# Esercizi da svolgere:
A - Rispondi in base alla lettera aperta sull'Algeria:
(i) In che giorno il capo della diplomazia francese ha visitato l'Algeria?
(ii) Quanti morti avrebbe già fatto la guerra?
(iii) Chi ha tradotto l'appello?
B - Scrivi il seguito della lettera aperta sull'Algeria, partendo dopo l'ultima frase riportata.

# Brano scelto:
+ + + +

BAGNO DI SANGUE IN ALGERIA
LETTERA APERTA AL GOVERNO FRANCESE, DA FIRMARE ENTRO IL 31 MARZO VIA E-MAIL


marzo 2001, appello pubblicato su Le Monde. Noi lo riceviamo da donne algerine che aderiscono alla Marcia Mondiale delle Donne. Traduzione di Lucia Bisetti.

 


La visita in Algeria del capo della diplomazia francese il 13 febbraio 2001, pur riguardando senza dubbio solo questioni di ordine internazionale, non può che assumere un significato particolare nel contesto attuale. Questo viaggio, che segue di poco quello di altri due ministri francesi ­ la segretaria di Stato (il nostro sottosegretario, ndt) al Turismo e il ministro dell'Interno - suscita numerosi interrogativi.
L'Algeria è da nove anni teatro di una guerra spaventosa e di violazioni generalizzate dei diritti umani; migliaia di persone sono state rapite e considerate disperse; la tortura è praticata in modo sistematico dalle forze dell'ordine; massacri a grande scala ufficialmente attribuiti ai gruppi armati islamici sono perpetrati contro le popolazioni civili. Questa guerra avrebbe già fatto 200 000 morti e, secondo la fonte, si contano, da 10 000 a 20 000 desaparecidos. Circa mezzo milione di persone sono fuggite dal paese e, all'interno, l'esodo massiccio provocato dall'insicurezza e le deportazioni sono ancora più pesanti. Numerose testimonianze hanno permesso di stabilire che una gran parte di queste violazioni è stata compiuta dalle forze dell'ordine.

+ + + +

# Voci di dati:
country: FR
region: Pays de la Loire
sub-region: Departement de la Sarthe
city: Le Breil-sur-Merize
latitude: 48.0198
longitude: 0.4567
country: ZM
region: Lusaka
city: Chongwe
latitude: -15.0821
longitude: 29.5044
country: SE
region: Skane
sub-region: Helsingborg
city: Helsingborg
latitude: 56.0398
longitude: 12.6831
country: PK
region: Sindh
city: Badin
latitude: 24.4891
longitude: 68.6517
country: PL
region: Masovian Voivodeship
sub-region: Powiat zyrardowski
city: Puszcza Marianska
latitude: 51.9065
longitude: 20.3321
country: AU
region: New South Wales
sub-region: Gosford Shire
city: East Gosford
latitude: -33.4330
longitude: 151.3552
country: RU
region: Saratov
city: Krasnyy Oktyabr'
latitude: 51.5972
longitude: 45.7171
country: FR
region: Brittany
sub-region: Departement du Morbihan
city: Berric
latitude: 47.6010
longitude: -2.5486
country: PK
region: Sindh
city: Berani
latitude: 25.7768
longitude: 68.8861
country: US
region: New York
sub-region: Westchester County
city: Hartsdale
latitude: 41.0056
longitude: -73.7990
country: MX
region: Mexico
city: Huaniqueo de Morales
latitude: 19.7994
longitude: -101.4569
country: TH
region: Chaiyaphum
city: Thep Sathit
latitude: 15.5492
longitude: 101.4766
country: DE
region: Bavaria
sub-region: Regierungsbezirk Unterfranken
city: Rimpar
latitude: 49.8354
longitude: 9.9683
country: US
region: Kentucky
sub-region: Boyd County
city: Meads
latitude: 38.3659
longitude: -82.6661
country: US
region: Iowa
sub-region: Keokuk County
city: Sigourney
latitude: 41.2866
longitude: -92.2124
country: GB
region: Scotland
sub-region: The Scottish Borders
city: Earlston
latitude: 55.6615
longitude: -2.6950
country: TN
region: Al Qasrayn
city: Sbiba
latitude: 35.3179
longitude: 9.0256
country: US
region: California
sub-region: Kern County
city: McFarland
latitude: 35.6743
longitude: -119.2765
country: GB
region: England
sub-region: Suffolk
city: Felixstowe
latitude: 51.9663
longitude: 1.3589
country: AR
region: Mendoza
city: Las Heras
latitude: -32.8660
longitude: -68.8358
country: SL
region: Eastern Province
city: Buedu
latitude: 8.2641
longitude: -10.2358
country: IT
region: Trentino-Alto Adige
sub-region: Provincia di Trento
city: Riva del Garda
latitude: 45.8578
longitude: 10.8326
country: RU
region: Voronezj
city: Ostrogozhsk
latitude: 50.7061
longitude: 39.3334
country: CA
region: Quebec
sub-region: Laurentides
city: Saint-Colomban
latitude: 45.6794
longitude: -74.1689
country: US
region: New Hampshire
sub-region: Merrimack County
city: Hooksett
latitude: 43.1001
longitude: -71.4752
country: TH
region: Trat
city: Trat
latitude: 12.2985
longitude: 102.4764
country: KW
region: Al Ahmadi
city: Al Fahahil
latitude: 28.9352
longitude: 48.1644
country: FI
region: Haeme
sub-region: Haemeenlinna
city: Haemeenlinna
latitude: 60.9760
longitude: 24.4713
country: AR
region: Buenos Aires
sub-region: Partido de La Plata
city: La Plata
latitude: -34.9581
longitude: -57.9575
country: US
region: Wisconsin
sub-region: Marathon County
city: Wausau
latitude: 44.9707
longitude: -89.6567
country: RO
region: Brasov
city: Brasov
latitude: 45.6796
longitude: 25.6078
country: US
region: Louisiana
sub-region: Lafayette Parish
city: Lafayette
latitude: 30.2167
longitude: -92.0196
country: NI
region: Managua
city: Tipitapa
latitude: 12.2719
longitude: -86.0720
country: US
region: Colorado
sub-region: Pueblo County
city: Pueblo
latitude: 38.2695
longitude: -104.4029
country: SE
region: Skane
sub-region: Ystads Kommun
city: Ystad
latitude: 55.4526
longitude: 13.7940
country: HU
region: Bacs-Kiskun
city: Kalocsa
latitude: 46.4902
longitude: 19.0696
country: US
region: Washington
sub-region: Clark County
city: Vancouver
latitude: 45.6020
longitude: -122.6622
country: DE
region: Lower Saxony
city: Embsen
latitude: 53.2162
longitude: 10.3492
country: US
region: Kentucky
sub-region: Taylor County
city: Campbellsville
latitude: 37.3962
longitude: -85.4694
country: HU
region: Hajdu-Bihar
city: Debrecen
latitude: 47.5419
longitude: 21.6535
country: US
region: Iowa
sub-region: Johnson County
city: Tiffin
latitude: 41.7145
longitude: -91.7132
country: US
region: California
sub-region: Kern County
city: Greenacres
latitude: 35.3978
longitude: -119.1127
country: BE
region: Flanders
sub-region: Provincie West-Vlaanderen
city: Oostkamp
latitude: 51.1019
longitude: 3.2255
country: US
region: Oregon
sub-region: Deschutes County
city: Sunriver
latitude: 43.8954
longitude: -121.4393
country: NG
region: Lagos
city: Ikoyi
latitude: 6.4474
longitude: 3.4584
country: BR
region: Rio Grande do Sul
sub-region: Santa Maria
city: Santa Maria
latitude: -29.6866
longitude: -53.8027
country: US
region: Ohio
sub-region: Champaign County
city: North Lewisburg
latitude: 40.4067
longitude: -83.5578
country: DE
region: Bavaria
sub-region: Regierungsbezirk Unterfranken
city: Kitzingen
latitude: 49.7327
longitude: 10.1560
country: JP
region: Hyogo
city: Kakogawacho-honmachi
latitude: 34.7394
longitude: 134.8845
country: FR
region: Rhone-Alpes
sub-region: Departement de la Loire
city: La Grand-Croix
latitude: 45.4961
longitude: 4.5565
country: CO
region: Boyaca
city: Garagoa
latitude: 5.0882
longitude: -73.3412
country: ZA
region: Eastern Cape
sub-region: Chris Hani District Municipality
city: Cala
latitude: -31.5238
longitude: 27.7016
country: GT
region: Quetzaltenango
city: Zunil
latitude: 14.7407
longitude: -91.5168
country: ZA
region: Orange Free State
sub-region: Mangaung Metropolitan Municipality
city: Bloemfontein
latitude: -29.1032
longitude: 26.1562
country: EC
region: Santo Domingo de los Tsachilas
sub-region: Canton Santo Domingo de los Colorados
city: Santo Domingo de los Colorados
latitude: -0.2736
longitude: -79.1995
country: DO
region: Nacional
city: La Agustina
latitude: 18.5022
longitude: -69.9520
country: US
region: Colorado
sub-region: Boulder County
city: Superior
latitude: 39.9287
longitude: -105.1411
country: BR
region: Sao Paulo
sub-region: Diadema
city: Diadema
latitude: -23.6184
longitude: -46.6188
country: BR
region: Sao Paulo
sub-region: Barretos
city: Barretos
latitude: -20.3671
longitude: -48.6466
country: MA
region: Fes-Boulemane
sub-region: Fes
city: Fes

+ + + +

# Soluzioni:
A -
(i) Il 13 febbraio 2001.
(ii) 200 000.
(iii) Lucia Bisetti.

B -
Peraltro, le popolazioni civili non sono per nulla protette, i responsabili di questi crimini non sono perseguiti e nessuna inchiesta giudiziaria seria è mai stata intrapresa.
Sempre più elementi accreditano l1ipotesi di un coinvolgimento ai più alti livelli delle autorità nel massacri e nelle sparizioni forzate. Due libri, pubblicati nell'ottobre 2000 e nel febbraio 2001, rendono conto di gravi accuse al comando dell'esercito. Il primo, "Chi ha ucciso a Bentalha?", il cui autore è un sopravvissuto a una delle più mostruose carneficine dell'estate del 1997, dettaglia le circostanze di questa strage. Malgrado la presenza nelle vicinanze di unità dell1esercito, esse non sono intervenute per neutralizzare gli assalitori e proteggere la popolazione. Numerosi indizi mostrano che questo massacro non è stato compiuto senza il concorso attivo di una parte delle forze di sicurezza.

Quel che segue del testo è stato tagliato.